São produtos que exercem fascínio. É todo um imaginário que um designer tem de considerar quando projeta uma joia. Não é só uma questão funcional, ela te reposiciona. O Google foi muito sagaz em trazer alguém que sabe muito bem como despertar sentimento, emoção, atração e conexão

Por isso, avalia a professora, ir a Milão, em uma feira de design, é também estratégico. "Ela vai a campo para entender as diferentes interfaces de relacionamento com o público. É uma forma de construir uma relação da marca com seus consumidores. É uma empresa que já tem isso muito forte do ponto de vista das aplicações, dos mecanismos de busca. Agora eles também precisam desenvolver uma linha de hardware de maneira consistente."

Essa reconfiguração tem impacto também na arquitetura da empresa. Literalmente.

Campus Google São Paulo - Divulgação - Divulgação
Campus São Paulo do Google
Imagem: Divulgação

Com seis pavimentos, o Campus São Paulo do Google, localizado no bairro do Paraíso, tem LEED --a melhor certificação para edificações "verdes", isto é, sustentáveis ambientalmente-- e espaços abertos ao público, que convivem com áreas dedicadas a programas de startups da empresa e seus parceiros.

A decoração é inspirada no conceito "selva de pedra" e contém diversos elementos da cultura paulistana, como a Virada Cultural e a festa da Achiropita.

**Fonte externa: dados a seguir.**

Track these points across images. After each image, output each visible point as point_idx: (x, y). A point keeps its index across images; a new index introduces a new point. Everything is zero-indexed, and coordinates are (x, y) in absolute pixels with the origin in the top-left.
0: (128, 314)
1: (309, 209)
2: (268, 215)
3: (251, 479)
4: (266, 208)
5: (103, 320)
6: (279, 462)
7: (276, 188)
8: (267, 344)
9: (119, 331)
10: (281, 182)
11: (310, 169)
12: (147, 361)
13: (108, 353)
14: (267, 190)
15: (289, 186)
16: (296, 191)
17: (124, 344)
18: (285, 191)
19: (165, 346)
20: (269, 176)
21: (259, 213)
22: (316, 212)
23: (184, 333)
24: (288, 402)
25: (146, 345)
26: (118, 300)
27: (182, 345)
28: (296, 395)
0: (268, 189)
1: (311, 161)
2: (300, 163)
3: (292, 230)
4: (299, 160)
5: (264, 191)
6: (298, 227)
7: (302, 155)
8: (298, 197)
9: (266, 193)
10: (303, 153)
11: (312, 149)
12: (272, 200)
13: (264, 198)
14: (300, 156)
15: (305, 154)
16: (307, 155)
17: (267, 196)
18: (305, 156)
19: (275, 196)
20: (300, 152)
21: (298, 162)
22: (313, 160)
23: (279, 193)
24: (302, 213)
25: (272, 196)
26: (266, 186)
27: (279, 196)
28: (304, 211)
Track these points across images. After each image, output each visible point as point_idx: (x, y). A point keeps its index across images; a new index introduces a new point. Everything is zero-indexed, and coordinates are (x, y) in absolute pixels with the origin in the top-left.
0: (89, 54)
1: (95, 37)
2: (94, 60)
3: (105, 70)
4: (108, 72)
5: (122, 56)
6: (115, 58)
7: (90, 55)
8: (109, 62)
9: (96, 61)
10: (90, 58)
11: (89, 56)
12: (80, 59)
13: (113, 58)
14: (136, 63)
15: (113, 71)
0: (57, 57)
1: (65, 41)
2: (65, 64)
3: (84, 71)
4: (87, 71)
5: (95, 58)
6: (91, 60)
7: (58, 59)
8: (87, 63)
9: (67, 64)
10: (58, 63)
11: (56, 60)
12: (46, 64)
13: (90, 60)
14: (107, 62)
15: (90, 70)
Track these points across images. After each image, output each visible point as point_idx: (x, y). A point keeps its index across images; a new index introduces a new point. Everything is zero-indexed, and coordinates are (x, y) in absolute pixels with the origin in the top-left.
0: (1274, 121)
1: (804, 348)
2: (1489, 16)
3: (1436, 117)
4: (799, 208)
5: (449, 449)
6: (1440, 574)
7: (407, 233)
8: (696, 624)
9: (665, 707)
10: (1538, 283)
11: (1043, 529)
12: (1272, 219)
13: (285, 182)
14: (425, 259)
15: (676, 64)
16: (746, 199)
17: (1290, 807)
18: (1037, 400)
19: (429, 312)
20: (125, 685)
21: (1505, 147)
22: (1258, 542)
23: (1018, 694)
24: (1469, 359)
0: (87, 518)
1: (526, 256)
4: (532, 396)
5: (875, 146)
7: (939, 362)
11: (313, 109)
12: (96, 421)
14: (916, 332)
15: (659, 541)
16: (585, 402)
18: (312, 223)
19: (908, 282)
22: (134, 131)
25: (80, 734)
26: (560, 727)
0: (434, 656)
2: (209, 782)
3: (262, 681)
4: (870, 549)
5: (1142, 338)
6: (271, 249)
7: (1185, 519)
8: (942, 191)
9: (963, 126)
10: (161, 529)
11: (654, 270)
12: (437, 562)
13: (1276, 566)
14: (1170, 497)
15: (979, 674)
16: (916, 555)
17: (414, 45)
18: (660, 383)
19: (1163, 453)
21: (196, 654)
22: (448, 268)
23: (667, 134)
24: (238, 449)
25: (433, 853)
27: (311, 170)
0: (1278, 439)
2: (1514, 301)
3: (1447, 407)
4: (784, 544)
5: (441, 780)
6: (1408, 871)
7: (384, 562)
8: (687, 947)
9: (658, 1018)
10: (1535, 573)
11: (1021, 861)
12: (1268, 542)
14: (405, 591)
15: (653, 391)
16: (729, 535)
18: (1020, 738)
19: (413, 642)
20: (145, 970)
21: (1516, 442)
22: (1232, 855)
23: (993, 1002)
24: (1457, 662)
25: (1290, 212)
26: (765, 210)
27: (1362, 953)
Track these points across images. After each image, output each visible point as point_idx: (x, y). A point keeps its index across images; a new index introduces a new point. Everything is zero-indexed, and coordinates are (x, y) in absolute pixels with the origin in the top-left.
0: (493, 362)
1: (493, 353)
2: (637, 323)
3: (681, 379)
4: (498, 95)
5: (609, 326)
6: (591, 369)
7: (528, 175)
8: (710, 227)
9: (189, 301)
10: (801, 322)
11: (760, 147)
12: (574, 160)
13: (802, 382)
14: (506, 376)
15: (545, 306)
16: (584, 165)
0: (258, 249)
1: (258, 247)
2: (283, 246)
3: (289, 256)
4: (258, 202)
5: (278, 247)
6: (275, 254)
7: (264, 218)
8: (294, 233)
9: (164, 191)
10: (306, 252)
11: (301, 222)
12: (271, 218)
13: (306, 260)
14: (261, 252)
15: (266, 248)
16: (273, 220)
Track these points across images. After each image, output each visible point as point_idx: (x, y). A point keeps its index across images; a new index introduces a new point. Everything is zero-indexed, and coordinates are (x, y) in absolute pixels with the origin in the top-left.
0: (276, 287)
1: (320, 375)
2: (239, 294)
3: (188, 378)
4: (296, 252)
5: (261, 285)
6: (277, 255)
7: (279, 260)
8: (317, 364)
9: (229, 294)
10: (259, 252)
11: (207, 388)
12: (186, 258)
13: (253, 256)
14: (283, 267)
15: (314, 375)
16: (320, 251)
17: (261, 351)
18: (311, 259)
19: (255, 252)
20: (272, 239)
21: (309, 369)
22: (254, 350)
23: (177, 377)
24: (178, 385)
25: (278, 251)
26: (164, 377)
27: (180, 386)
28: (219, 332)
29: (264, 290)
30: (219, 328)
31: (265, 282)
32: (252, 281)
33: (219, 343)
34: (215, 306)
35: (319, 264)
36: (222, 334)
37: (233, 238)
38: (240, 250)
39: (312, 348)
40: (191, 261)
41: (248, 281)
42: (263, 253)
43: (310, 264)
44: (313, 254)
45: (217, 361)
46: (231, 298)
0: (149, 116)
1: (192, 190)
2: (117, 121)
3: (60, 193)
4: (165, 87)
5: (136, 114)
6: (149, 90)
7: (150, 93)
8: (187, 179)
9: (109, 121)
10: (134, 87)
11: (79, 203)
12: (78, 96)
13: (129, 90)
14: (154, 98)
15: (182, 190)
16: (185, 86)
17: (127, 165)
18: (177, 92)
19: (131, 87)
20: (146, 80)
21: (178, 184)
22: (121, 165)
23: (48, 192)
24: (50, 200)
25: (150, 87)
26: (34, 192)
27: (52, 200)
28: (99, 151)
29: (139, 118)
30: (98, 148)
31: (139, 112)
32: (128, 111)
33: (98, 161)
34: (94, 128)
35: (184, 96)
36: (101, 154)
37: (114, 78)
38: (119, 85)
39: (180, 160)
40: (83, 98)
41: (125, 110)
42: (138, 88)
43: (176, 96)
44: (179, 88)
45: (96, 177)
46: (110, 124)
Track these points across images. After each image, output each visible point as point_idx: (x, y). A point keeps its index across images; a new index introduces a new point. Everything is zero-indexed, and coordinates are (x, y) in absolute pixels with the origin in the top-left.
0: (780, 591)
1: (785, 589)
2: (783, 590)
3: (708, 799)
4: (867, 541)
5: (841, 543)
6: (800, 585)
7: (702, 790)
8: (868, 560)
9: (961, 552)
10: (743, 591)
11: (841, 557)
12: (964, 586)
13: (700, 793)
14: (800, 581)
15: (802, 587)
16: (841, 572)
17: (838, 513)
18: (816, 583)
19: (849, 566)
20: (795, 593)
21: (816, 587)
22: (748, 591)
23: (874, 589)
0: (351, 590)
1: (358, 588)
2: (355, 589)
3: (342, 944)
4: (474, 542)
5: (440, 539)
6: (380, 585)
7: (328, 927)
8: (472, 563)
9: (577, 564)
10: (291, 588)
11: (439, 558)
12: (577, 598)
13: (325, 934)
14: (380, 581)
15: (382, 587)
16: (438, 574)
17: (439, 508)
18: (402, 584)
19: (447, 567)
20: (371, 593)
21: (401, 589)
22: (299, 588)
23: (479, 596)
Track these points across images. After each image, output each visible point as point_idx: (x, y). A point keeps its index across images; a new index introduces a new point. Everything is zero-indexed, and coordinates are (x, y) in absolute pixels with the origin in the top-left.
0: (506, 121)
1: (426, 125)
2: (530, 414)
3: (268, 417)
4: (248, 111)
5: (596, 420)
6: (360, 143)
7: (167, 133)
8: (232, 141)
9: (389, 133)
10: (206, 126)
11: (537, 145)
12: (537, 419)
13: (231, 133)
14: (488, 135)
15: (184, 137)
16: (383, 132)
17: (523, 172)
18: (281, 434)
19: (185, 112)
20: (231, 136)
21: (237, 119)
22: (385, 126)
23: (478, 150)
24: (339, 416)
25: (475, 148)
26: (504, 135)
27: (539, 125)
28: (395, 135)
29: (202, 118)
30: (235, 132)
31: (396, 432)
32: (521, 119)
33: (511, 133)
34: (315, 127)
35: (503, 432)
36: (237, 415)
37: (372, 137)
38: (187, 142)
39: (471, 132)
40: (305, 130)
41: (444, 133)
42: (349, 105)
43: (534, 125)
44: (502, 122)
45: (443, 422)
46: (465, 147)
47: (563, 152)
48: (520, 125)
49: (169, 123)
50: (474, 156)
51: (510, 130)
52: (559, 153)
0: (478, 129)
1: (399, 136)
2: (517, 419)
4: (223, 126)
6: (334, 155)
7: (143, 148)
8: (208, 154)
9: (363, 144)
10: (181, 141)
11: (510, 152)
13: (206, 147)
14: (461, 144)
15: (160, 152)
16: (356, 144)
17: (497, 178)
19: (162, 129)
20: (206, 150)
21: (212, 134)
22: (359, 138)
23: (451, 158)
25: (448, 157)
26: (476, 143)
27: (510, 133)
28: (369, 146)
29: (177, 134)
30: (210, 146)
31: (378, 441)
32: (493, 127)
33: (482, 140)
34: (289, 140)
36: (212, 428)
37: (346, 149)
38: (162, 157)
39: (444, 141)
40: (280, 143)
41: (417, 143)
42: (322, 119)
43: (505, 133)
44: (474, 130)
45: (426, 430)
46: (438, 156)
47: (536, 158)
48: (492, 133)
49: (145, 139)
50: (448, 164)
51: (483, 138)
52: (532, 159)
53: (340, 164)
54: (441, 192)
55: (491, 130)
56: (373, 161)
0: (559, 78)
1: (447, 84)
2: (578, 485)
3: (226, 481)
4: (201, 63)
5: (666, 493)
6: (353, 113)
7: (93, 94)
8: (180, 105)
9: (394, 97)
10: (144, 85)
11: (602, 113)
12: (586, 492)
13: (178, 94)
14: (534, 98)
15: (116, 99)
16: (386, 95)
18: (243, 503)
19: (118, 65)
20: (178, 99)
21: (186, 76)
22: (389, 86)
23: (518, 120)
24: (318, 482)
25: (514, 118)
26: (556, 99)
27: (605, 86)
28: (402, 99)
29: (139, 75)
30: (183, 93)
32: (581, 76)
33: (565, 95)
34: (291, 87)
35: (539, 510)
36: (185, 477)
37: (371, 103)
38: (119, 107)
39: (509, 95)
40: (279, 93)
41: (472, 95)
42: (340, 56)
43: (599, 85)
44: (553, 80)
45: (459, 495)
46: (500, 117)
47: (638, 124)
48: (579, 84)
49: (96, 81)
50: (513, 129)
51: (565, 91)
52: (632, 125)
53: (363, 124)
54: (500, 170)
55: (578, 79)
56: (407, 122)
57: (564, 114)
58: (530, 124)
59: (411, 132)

"Se antigamente os escritórios tentavam parecer casas, hoje é um caminho que parece uma universidade, com áreas apropriadas para cada tipo de uso. Vemos um cuidado com os próprios funcionários, com noções de conforto térmico e acústica. Eles só vão se locomover até lá se for um lugar especial, com diferentes salas de reuniões, como salas de brainstorming", explica Lula Gouveia, arquiteto do Superlimão Studio, que desenvolveu o projeto do Campus São Paulo.

Segundo ele, a ideia de escritório está mudando completamente --e são as empresas de tecnologia que lideram esta transformação.

Quando, portanto, alguém se questionar como um antigo site de buscas está ajudando a reconfigurar o mundo, a resposta não estará só na tela do computador ou do smartphone. Estará no desenho das casas, dos aparelhos, e das salas de reunião.

Na definição da revista Elle Decor, esse novo mundo Google é "surpreendentemente feminino e discreto" e busca "promover uma nova tecnologia que não pretende dominar nossas vidas, mas se integrar a elas".

Como resumiu Ivy Ross, em entrevista ao site Dezeen, "os objetos que você escolhe afetam seu bem-estar e seu corpo, e o fato de que a neurociência está provando isso é emocionante para nós".

Parece uma carta de princípios do estilo Made by Google. E é.